By Mort Malkin
There was a time the US was rich. We extracted coal from the ground, cut timber from our forests, and caught cod off New England and salmon from Alaska’s waters. We grew corn and wheat on the Great Plains, raised tobacco in North Carolina, made steel in Pittsburgh, autos in Detroit, movies in Hollywood, jokes in the Catskill resort hotels. The US was an exporter of the first order. Our balance of trade was positive, and the Dollar became the standard currency the world around. The US was wealthy in and of itself, and did not need colonies.
The paradigm continued through the day before yesterday. IBM started the electronic revolution, producing the first generations of mainframe computers. Steve Jobs was the first genius behind the Macintosh personal computers. Bill Gates parleyed Microsoft Word programs and public relations sharkery into an embarrassment of billions — he had to form a foundation and give away a few dollars.
Early on, there were warning signs. Despite our rich oil reserves, we were using ever more of the basic black. Trains, boats, and homes that once depended on coal were converted to oil. More cars were on the road, and the new interstates encouraged more truck traffic. Even though there were fewer kerosene lanterns, we were using oil faster than we were pumping it out of the ground. By 1970 the US was at Peak Oil — the point when total production reached its limit and began to decline. But, what could you expect with two powerful iron beasts in every garage. We kept using more oil and producing less ever since.
Connected to Big Oil by the belly button, the Chemical Industry was not declining. Despite Dr. Hubbert and Peak Oil, we entered the era of “miracles through plastic.” First there were nylon, dacron, and polyester for clothing and clotheslines. Then, plastic containers numbers 1 through 6 came into being for food. Not to worry — acid juices and fat containing dairy products are only slightly soluble in the plastic.
At the same time, Cyclopean Chemistry had bigger beasts to burden us with.
A far larger market, for pesticides and herbicides, was just waiting for us so we could start the next agricultural revolution (revulsion?). The trouble was that if a chemical was fatal to the insects, wouldn’t it also be a little toxic to children and pregnant women? CyclopsChem could always use delaying tactics with the USDA and FDA for a few years and then, when the particular chemical became to much of a risk in the US, it could be promoted for use abroad. Why shouldn’t the third world enjoy the benefits of capitalism? DDT had a long run in the 3rd World and Agent Orange was popular in Southeast Asia (courtesy of the Pentagon). You may remember.

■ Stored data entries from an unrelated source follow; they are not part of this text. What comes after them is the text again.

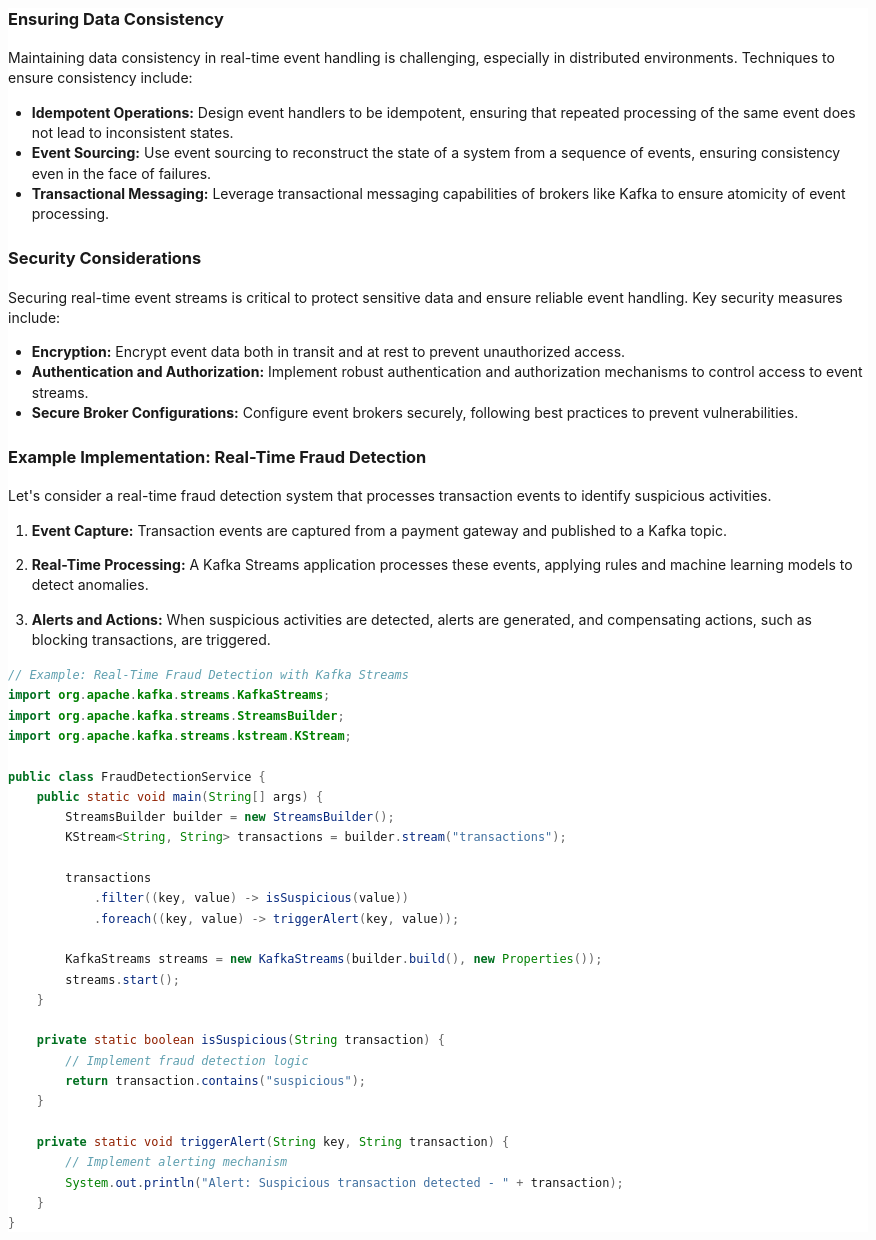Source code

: ### Ensuring Data Consistency

Maintaining data consistency in real-time event handling is challenging, especially in distributed environments. Techniques to ensure consistency include:

- **Idempotent Operations:** Design event handlers to be idempotent, ensuring that repeated processing of the same event does not lead to inconsistent states.
- **Event Sourcing:** Use event sourcing to reconstruct the state of a system from a sequence of events, ensuring consistency even in the face of failures.
- **Transactional Messaging:** Leverage transactional messaging capabilities of brokers like Kafka to ensure atomicity of event processing.

### Security Considerations

Securing real-time event streams is critical to protect sensitive data and ensure reliable event handling. Key security measures include:

- **Encryption:** Encrypt event data both in transit and at rest to prevent unauthorized access.
- **Authentication and Authorization:** Implement robust authentication and authorization mechanisms to control access to event streams.
- **Secure Broker Configurations:** Configure event brokers securely, following best practices to prevent vulnerabilities.

### Example Implementation: Real-Time Fraud Detection

Let's consider a real-time fraud detection system that processes transaction events to identify suspicious activities.

1. **Event Capture:** Transaction events are captured from a payment gateway and published to a Kafka topic.

2. **Real-Time Processing:** A Kafka Streams application processes these events, applying rules and machine learning models to detect anomalies.

3. **Alerts and Actions:** When suspicious activities are detected, alerts are generated, and compensating actions, such as blocking transactions, are triggered.

```java
// Example: Real-Time Fraud Detection with Kafka Streams
import org.apache.kafka.streams.KafkaStreams;
import org.apache.kafka.streams.StreamsBuilder;
import org.apache.kafka.streams.kstream.KStream;

public class FraudDetectionService {
    public static void main(String[] args) {
        StreamsBuilder builder = new StreamsBuilder();
        KStream<String, String> transactions = builder.stream("transactions");

        transactions
            .filter((key, value) -> isSuspicious(value))
            .foreach((key, value) -> triggerAlert(key, value));

        KafkaStreams streams = new KafkaStreams(builder.build(), new Properties());
        streams.start();
    }

    private static boolean isSuspicious(String transaction) {
        // Implement fraud detection logic
        return transaction.contains("suspicious");
    }

    private static void triggerAlert(String key, String transaction) {
        // Implement alerting mechanism
        System.out.println("Alert: Suspicious transaction detected - " + transaction);
    }
}
```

Of late, the US balance sheet of assets and liabilities has reversed. We Americans may have more stuff (largely made in Asia ), but we are not rich. Everything is on credit — we are the greatest debtor nation in the world. Further, we are starting to act like a 3rd World country. A recent example from the chemical industry provides a good example: the EU decided that the herbicide atrazine was too risky and was banned, even in Eastern Europe. In 3rd world USA, though, it is still used widely on food crops to suppress weeds. [We certainly don’t want weeds to take away any of the nutrients from our neat rows of Swiss chard and artichokes.]
The same is true of genetically engineered (GE) corn and soy. European farmers and gardeners, several African nations, and many groups of growers in India won’t buy GE seeds from the American agriculture industry. Any packaged products containing GE ingredients sold in Europe must be so labeled. But, the 3rd World US public says little and buys products, half of which contain GE corn oil or high fructose corn syrup. No labeling required in the land of unregulated capitalism.
The political right is proud of America going its own way — they call it American exceptionalism. But, it is more accurate to call it Third World Nationhood. An example is US health care, a de facto privilege of wealth or Congressional employ. Meanwhile, the real 1st World countries consider health care as a right of all citizens. The results tell the tale. Our world rank in infant mortality (a key measure of national health) is around 30th, a few numbers worse than Cuba. Nor do we rank much better on the scale of healthy life expectancy among nations.
The US has lost its number-one-hood in disparate other areas as well. American ingenuity was once so dominant, the words were the definition of each other. Now, they are almost an oxymoron. Wait, there is one place where we excel. The ingenuity of our Wall Street investment banks in creating “derivatives” has been innovative beyond imagination. Only American capitalism — the French call it “sauvage capitalism” — could have created: collateralized debt obligations, credit default swaps, iron butterfly spreads, strangle options, and rolling turbos. All of these derivatives are still unregulated just as are hedge funds and CEO compensation. The US is number one in such creative illusions, dominant enough to bring the world’s economies to the brink. That’s power.
Symptomatic of both financial ingenuity and third worldity is the wide disparity of dollar wealth in the US. The rich are becoming super rich, and the ever larger numbers of the poor are further locked in poverty. It is much the same as the dictatorships and banana republics of the 20th century.